There is only a finite amount of extract in X lbs or kg of grain. While it's true that a more dilute mash will have more of the available extract in solution, the dilution, by it's very nature lowers the gravity of the wort.
I see what you are trying to do but you are getting stuck on
available extract in solution versus gravity of the solution.
I ran some numbers:
Let's negate losses except for grain absorption. Let's also assume 100% conversion efficiency and assume no-sparge so that we only see first wort extract. I assumed 80% Fine Grind Extract and 4% moisture.

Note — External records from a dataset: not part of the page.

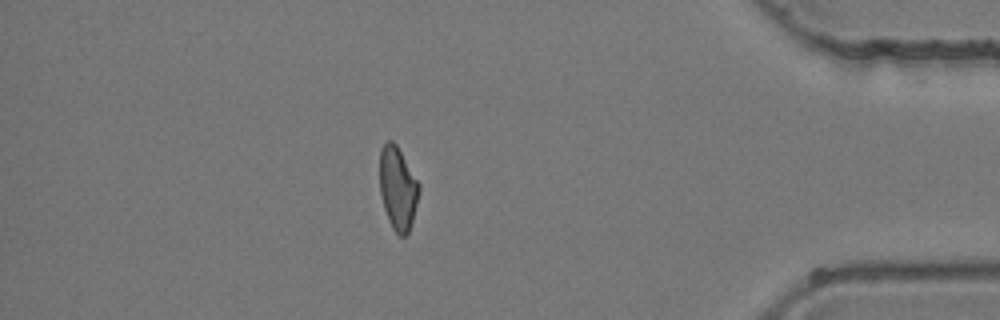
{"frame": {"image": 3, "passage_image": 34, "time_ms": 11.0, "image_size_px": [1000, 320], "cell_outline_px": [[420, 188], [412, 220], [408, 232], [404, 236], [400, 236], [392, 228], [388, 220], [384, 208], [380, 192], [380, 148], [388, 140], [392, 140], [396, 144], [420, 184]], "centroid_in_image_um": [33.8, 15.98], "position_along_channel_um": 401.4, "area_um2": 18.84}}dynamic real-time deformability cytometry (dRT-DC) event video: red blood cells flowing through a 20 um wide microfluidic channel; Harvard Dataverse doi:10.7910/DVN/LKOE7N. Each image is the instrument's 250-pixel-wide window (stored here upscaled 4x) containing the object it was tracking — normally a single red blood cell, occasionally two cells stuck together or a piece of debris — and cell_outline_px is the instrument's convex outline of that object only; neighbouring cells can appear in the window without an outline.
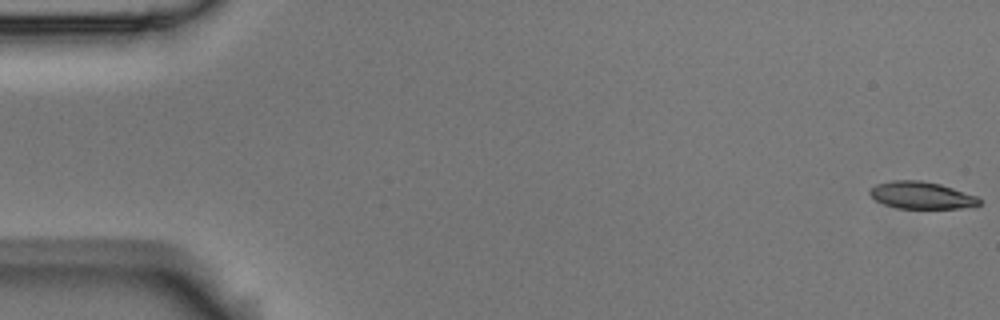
{"species": "Egyptian fruit bat (a non-hibernating species)", "species_latin": "Rousettus aegyptiacus", "temperature_condition": "room temperature", "stored_images_in_passage": 6, "camera_frame_rate_fps": 3000, "um_per_image_px": 0.085, "animal": {"sex": "male"}, "frame": {"image": 1, "passage_image": 1, "time_ms": 0.0, "image_size_px": [1000, 320], "cell_outline_px": [[980, 204], [976, 208], [896, 208], [884, 204], [876, 200], [868, 192], [868, 188], [876, 184], [892, 180], [920, 180], [940, 184], [976, 196], [980, 200]], "centroid_in_image_um": [78.32, 16.6], "position_along_channel_um": 6.7, "area_um2": 17.4}}
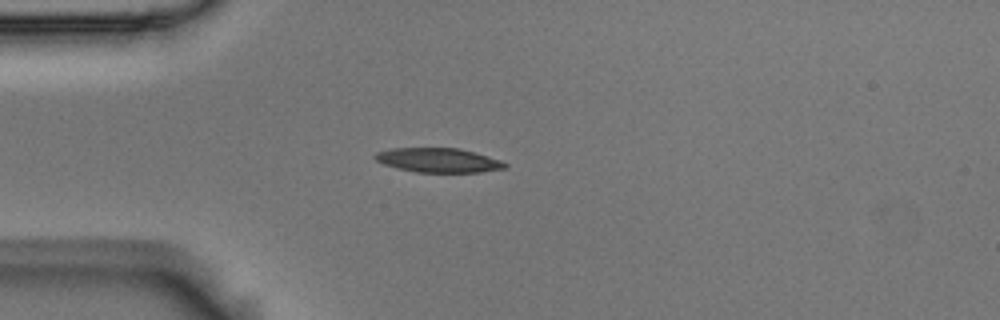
{"frame": {"image": 2, "passage_image": 5, "time_ms": 1.333, "image_size_px": [1000, 320], "cell_outline_px": [[508, 164], [504, 168], [480, 172], [416, 172], [384, 164], [376, 160], [372, 156], [376, 152], [392, 148], [460, 148], [500, 160]], "centroid_in_image_um": [37.24, 13.61], "position_along_channel_um": 47.8, "area_um2": 18.21}}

If I mash 5.67 kg (12.50 lbs) of grain into 32 l (8.45 gal) of water, I could reasonably expect ~ 12P (~ 1.048 S.G.) of first wort extract.
If I mash 5.67 kg (12.50 lbs) of grain into 64 l (16.91 gal) of water, I could reasonably expect ~ 6.4P (~ 1.025 S.G.) of first wort extract.
So you can see that the second case is marginally more than the 0.5Z gravity i roughed up before. Either way you shake it, more of the available extract in solution does not translate into an appreciable benefit in gravity, i.e. it is swamped about by the massive drop in gravity of the more dilute mash.
Now granted, that's an extreme case. There is a whole range of more practical increases in volume between Y and 2Y. The real point is that you wouldn't increase volume without a calculated increase in grain amount to offset the change in gravity.